Dans son huitième roman, Ada, paru dans le cadre de la rentrée littéraire 2016, Antoine Bello plonge ses lecteurs dans le monde mystérieux et passionnant de l’intelligence artificielle. Critique d’un récit d’anticipation efficace qui se lit comme un polar et dont l’intrigue rappelle, à la fois, le film de science-fiction I-Robot et la série policière ultra-réaliste New York Unité Spéciale.

© Gallimard
Lorsqu’Ada, une Intelligence Artificielle, ou AI, programmée pour écrire des romans sentimentaux, disparaît des ordinateurs de la Turing Corp, une entreprise d’informatique en vue de la Silicon Valley, l’affaire est confiée, faute de mieux, à une unité de police spécialisée dans la recherche de personnes disparues et la lutte contre le trafic d’êtres humains. C’est ainsi que Frank Logan, un flic de la vieille école, vraiment pas très à l’aise avec les nouvelles technologies, se retrouve embarqué, bien malgré lui, dans une enquête qui le dépasse et découvre des secrets qui pourraient changer profondément l’avenir de l’humanité.

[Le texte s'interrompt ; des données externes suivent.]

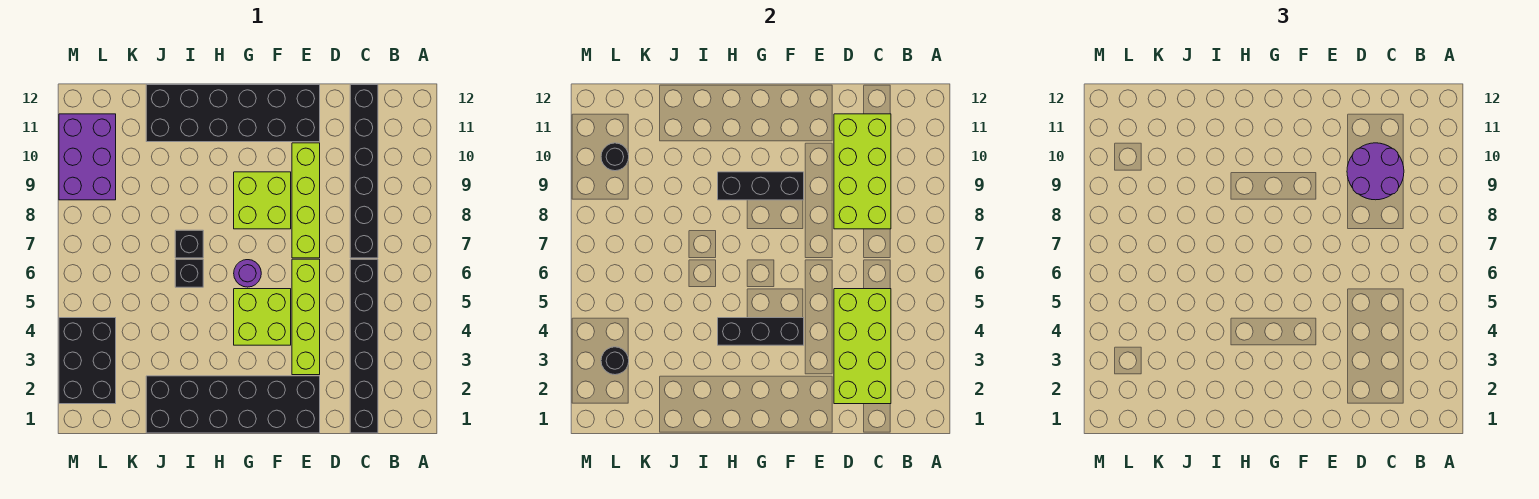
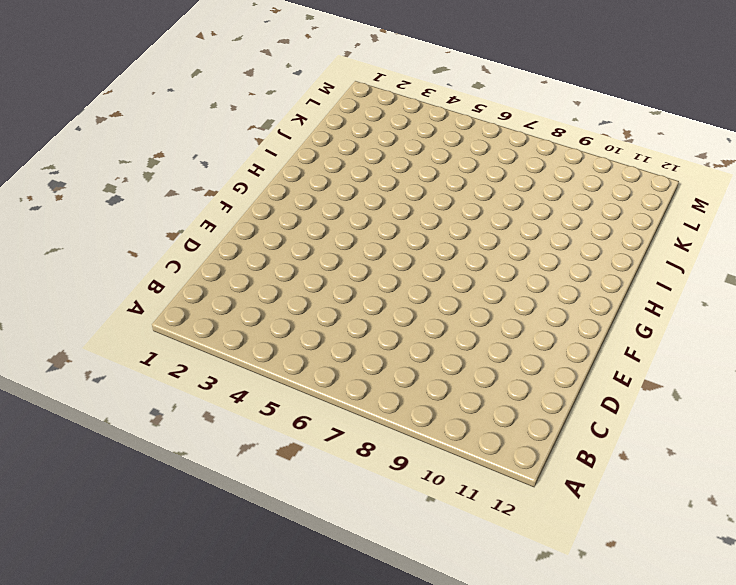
none -> black brick C1:C6 level 1
none -> black brick C7:C12 level 1
none -> black brick E1:J2 level 1

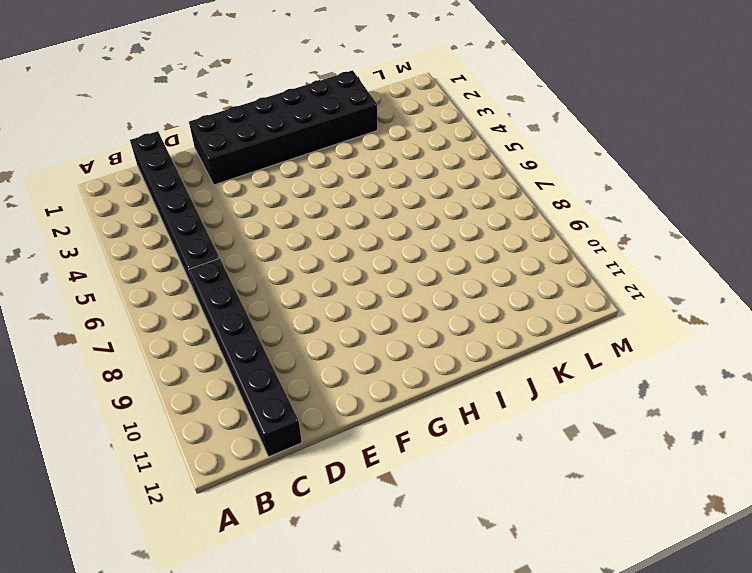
none -> lime brick E3:E6 level 1
none -> lime brick E7:E10 level 1
none -> black brick E11:J12 level 1

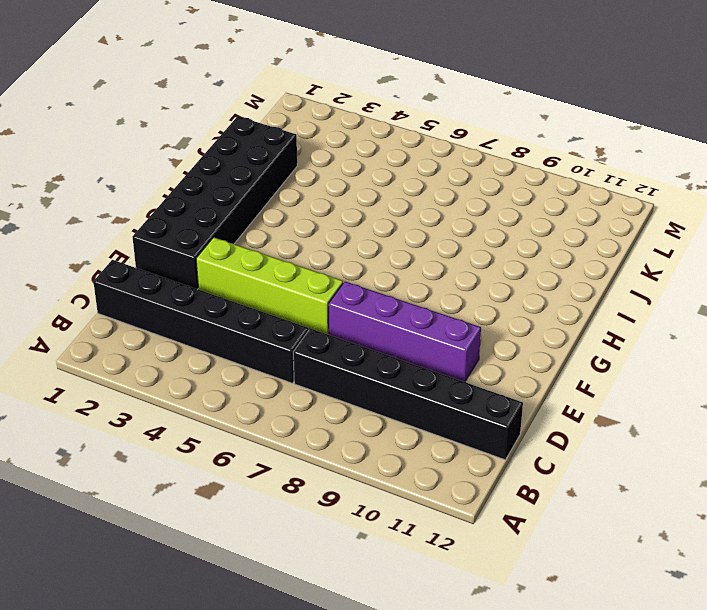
purple brick E7:E10 level 1 -> lime brick E7:E10 level 1
none -> black brick E11:J12 level 1
none -> lime brick F4:G5 level 1
none -> lime brick F8:G9 level 1

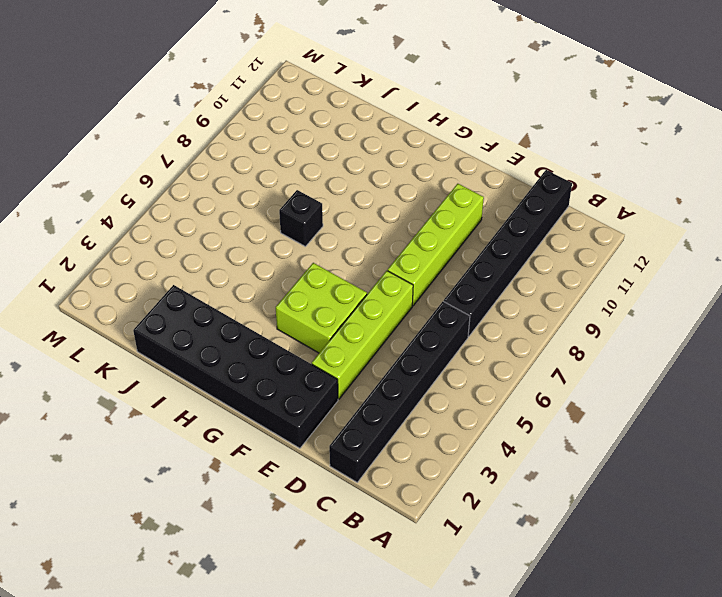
none -> black brick E11:J12 level 1
none -> lime brick F8:G9 level 1
none -> purple round brick G6 level 1

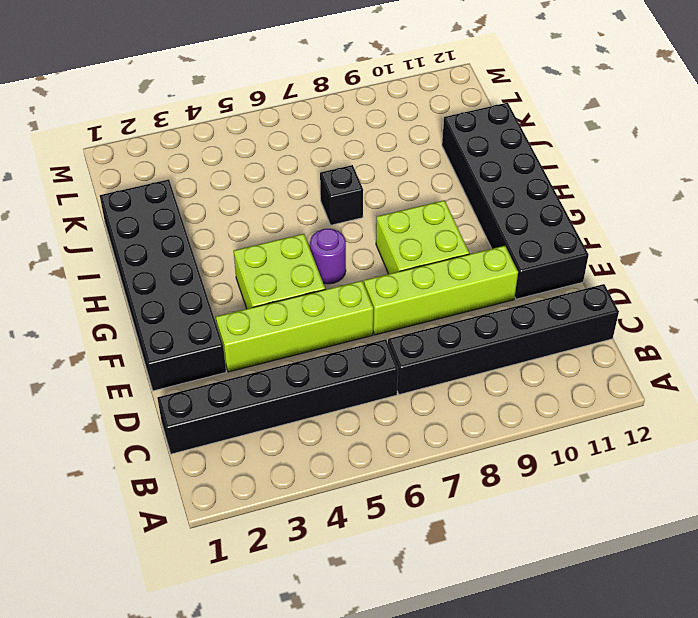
none -> black brick I6 level 1
none -> black brick L2:M4 level 1
none -> purple brick L9:M11 level 1

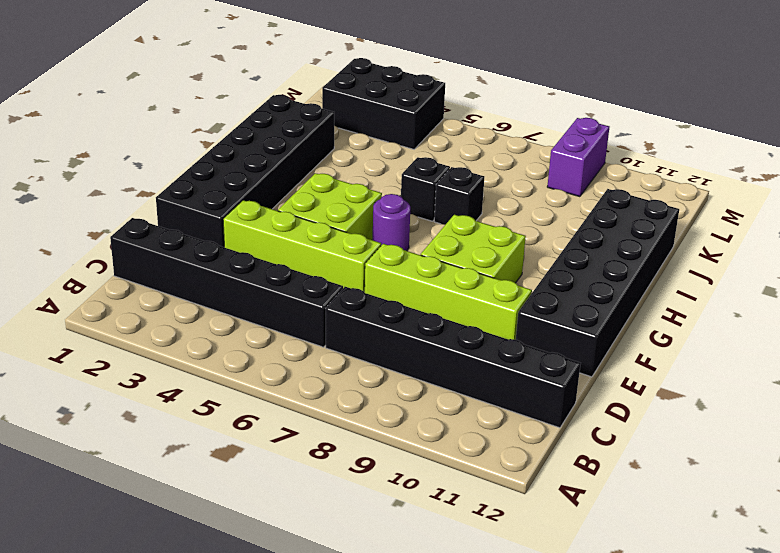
purple brick L9:M9 level 1 -> purple brick L9:M11 level 1
none -> lime brick C2:D5 level 2
none -> lime brick C8:D11 level 2
none -> black brick F4:H4 level 2

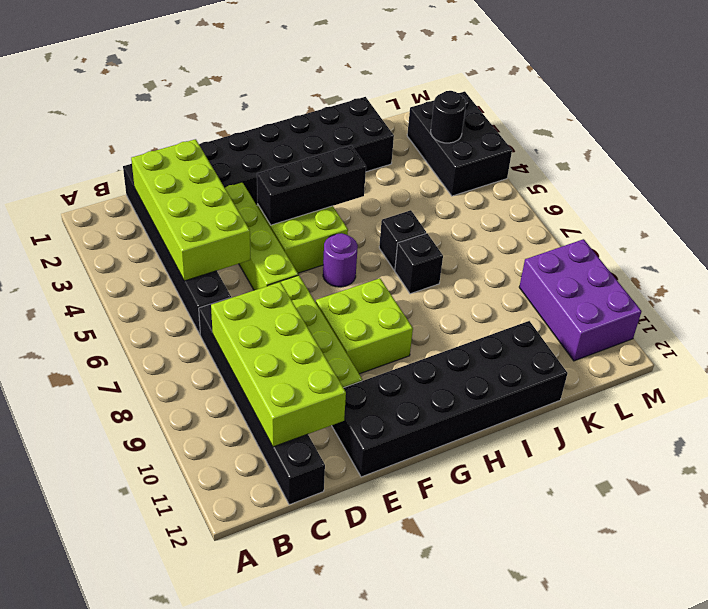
none -> black brick F9:H9 level 2
none -> black round brick L10 level 2
none -> purple round brick C9:D10 level 3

C’est cette histoire certes fictionnelle mais totalement plausible que raconte l’écrivain français Antoine Bello dans son dernier ouvrage, Ada. Il propose aux lecteurs de suivre le déroulement des investigations du point de vue de Frank et le résultat s’avère être une réussite. Cette intrigue dans l’air du temps donne un côté résolument moderne au roman et on apprécie ce policier proche de la retraite, un peu réac sur les bords, mais profondément attachant.
Un polar réaliste et bien mené
Au début du livre, le lecteur se retrouve parachuté dans le quotidien d’une sorte d’Unité Spéciale californienne un peu mollassonne, dont l’essentiel du travail consiste à retrouver de jeunes fugueurs et à tenter d’arrêter des proxénètes. Il comprend donc tout de suite que Frank n’est absolument la personne idéale pour retrouver un programme informatique perdu. Cependant, très vite, l’histoire s’emballe à mesure que le mystère s’épaissit et l’on se prend vite au jeu de cette enquête dont les nombreux rebondissements nous tiennent en haleine. Le suspense est d’ailleurs souligné par la forme même du texte avec ses chapitres courts qui mettent l’accent sur la rapidité avec laquelle les retournements de situation s’enchaînent.
En outre, même s’il est de nationalité française, Antoine Bello est né et vit aux États-Unis. Ainsi, il décrit avec précision les réalités de la vie quotidienne de Frank et de sa femme, un couple banal d’Américains moyens qui doivent faire face aux grands bouleversements que le développement galopant des technologies de pointe fait subir à leur ville comme à l’ensemble de la société. A grand renfort d’anecdotes vraies ou non et de petits détails, il montre comment la Silicon Valley s’est presque complètement transformée en l’espace de quelques années.
Un questionnement sur la conscience et la littérature
Cependant, bien que l’intrigue se concentre essentiellement sur la recherche de l’AI disparue, l’auteur en profite pour ponctuer son histoire de quelques passages où les protagonistes prennent un peu de recul et abordent des questions essentielles que l’enquête soulève. Ainsi, en apprenant que des ordinateurs sont conçus pour écrire des livres en se basant sur des statistiques, Frank s’interroge sur la place réelle de la notion de créativité dans l’art. En constatant aussi qu’Ada fait, à sa manière, preuve d’imagination, il se demande ce qui différencie les humains des robots. En donnant l’avis de plusieurs personnages sur ces problématiques de fond et en faisant évoluer l’opinion de Frank au fil des évènements, Antoine Bello parvient à donner aux lecteurs plusieurs façons de voir les choses. Ainsi, sans imposer trop directement sa vision quelque peu fataliste des choses, il nous amène subtilement à réfléchir sur notre avenir.
Ada d’Antoine Bello, paru en France en 2016 aux éditions Gallimard (362 pages, 21€).